The New Hampshire Center for Public Policy Studies published this report this week to attempt to answer the question: have the fundamental goals of the original 1997 Claremont education lawsuit been met?
In 1991, the school districts of Claremont, Allenstown, Pittsfield, Franklin and Lisbon filed a six-count petition for declaratory and injunctive relief against the state of New Hampshire claiming that the New Hampshire Constitution imposes a duty on the state to support public education and that the state’s system of funding public education fails in that duty in violation of the New Hampshire Constitution. The suit eventually found it's way to the New Hampshire Supreme Court and in December of 1997, they ruled that the system of financing public education was unconstitutional and that every educable child in New Hampshire has a fundamental right to a state-funded,
constitutionally adequate public education. That led to the so-called donor town tax wherein property rich towns such as Moultonboro, saw huge increases in their property taxes to support the education funding for property poor towns.
According to the report, the biggest losers if the state continues with the current system are rural, property-poor communities such as Colebrook, Hinsdale, Greenville, Lancaster, Berlin, Northumberland, and Newport. They could see a reduction of more than 10% in the aid they receive from New Hampshire between 2017 and 2022. The loss will have to be made up with increases in property tax.

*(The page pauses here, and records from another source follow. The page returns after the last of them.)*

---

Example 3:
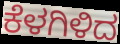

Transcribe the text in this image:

ಕೆಳಗಿಳಿದ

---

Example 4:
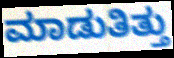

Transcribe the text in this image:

By 2022 ,the total amount of state aid to local communities would drop by 6% percent. Of the 234 incorporated
cities and towns in New Hampshire, 96 (41%) would see an increase in state aid per student, 104 (44%) would experience a decline, and 36 (15%) would see no change. Moultonboro is one of the 36 that would see no change a we do not receive any adequacy funding.
Where will this end up? In today's Union Leader,executive director of the NH Center for Policy Studies and co-author of the report was quoted as saying "What we have discovered raises important questions about how many rural communities prepare to transition to what we might call a new education normal 'smaller schools, consolidated districts, new models of learning' and what role the state should play in that transition."

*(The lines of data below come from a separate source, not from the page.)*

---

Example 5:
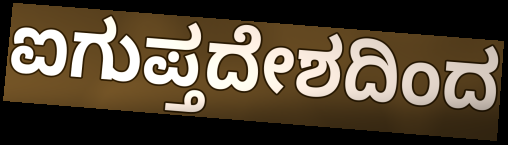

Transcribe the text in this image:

ಐಗುಪ್ತದೇಶದಿಂದ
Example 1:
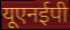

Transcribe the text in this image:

यूएनईपी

Governor Sununu was also quoted in the article saying "I've always had severe reservations about the Claremont decisions of the 90s. I think the power of education funding needs to solely be in the hands of the Legislature, the true representatives of the people. Right now a lot of it sits in the courts, so allowing that process to return to the Legislature is absolutely vital."

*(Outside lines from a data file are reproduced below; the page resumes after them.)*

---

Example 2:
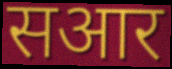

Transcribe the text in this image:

सआर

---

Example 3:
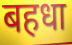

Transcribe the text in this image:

बहधा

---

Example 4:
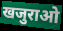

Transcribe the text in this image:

खजुराओ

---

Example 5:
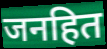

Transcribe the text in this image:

जनहित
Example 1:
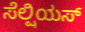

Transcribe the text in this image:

ಸೆಲ್ಷಿಯಸ್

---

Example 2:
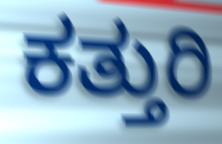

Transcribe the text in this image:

For Moultonboro, that is a scary prospect. As the NH legislature continues to find ways to siphon funding from public education, larger property poor districts such as Claremont, and cities such s Dover who are seeing increased in student populations, will see even less state adequacy funding and even higher local property taxes. Will the solution be to once again dip into the tax base of towns like ours?
Considering that some in Concord want to rely on Keno to fund full day kindergarten, and find that cutting revenue in a time when necessary services are underfunded, doesn't give me a warm and fuzzy feeling that a fair and equitable solution will be forthcoming.